*** READING PASSAGE ***
By: Jeff Parker (writer), Declan Shalvey (art), Frank Martin (colors) & Albert Deschesne (letters)
Moonstone story by: Joe Caramagna (writer), Valentine de Landro (art), Chris Sotomayor (colors) & Deschesne (letters)
Ghost/John Walker story by: Jen Van Meter (writer), Eric Canete (art), Fabio D’Auria (colors) & Dave Sharpe (letters)
Crossbones story by: Frank Tieri (writer), Matthew Southworth (art) & Sharpe (letters)
The Story: A medley of stories detailing events on the Raft after it is destroyed by Juggernaut’s Fear Itself Hammer.
What’s Good: For one thing, this is a pretty fat issue. Checking in at 40 pages for its $4.99 price, you’re getting a double-sized comic for less than double-price. And none of the 40 pages is junky crap like an old reprinted Thunderbolts story. Nice one…
This is effectively a Thunderbolts anthology. I love anthologies, but it isn’t uncommon to get some crummy stories that you just need to skip. That’s not a problem in this issue as all of the stories are between “solid” and “quite good”. And, because these four stories are both bulky and from widely different parts of the Raft, it really drives home the enormity of the crisis. It also continues the general strength of the Fear Itself tie-ins. This issue adds a lot of local flavor to Marvel’s summer event.
For regular T-bolts readers, the star of the issue will be the Parker/Shalvey Underbolts story. When we last left these characters, they were contemplating just running for it instead of continuing to serve as “heroes”. Here we see them helping out with rescue efforts but also building in their own little insurance policy for the future. This is just classic T-bolts storytelling since these characters are villains and you never want them to feel “safe”.
***
REQUIRED WORK =>
**A)** Rewrite everything in the comic review from "Moonstone story by: Joe" down to "Dave Sharpe (letters)", putting "coloring" in place of "colors".
**B)** Answer these questions about the comic review:
(i) Who wrote the Crossbones story?
(ii) What destroys the Raft?
(iii) How many pages does the issue have, and what does it cost?
*** DATA BELOW ***
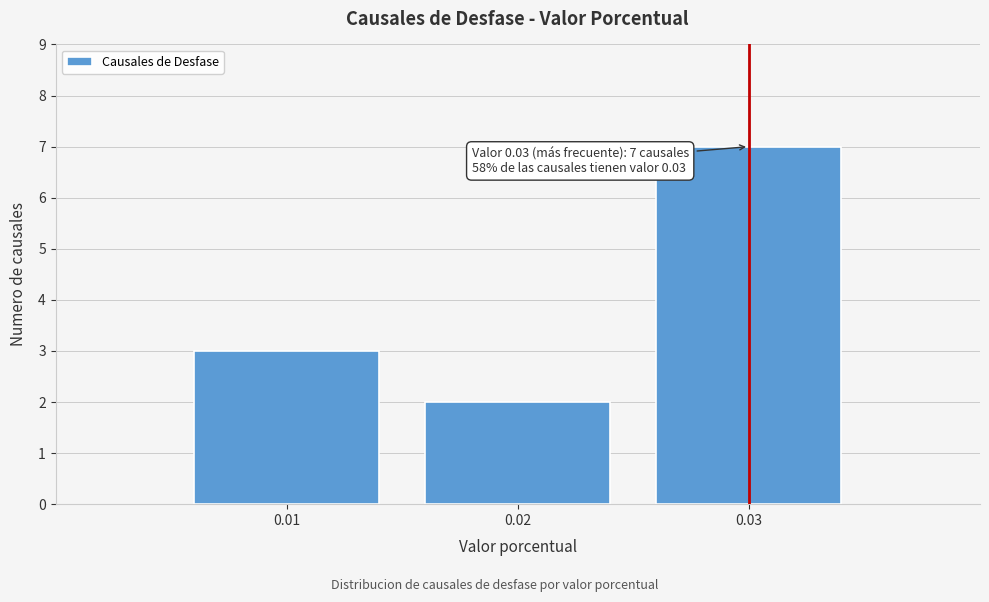

Reading right to left, what are all the values shown in this chart?

7	2	3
***
WRITTEN RESPONSES =>
**A)**
Moonstone story by: Joe Caramagna (writer), Valentine de Landro (art), Chris Sotomayor (coloring) & Deschesne (letters)
Ghost/John Walker story by: Jen Van Meter (writer), Eric Canete (art), Fabio D’Auria (coloring) & Dave Sharpe (letters)

**B)**
(i) Frank Tieri
(ii) Juggernaut's Fear Itself Hammer
(iii) 40 pages, $4.99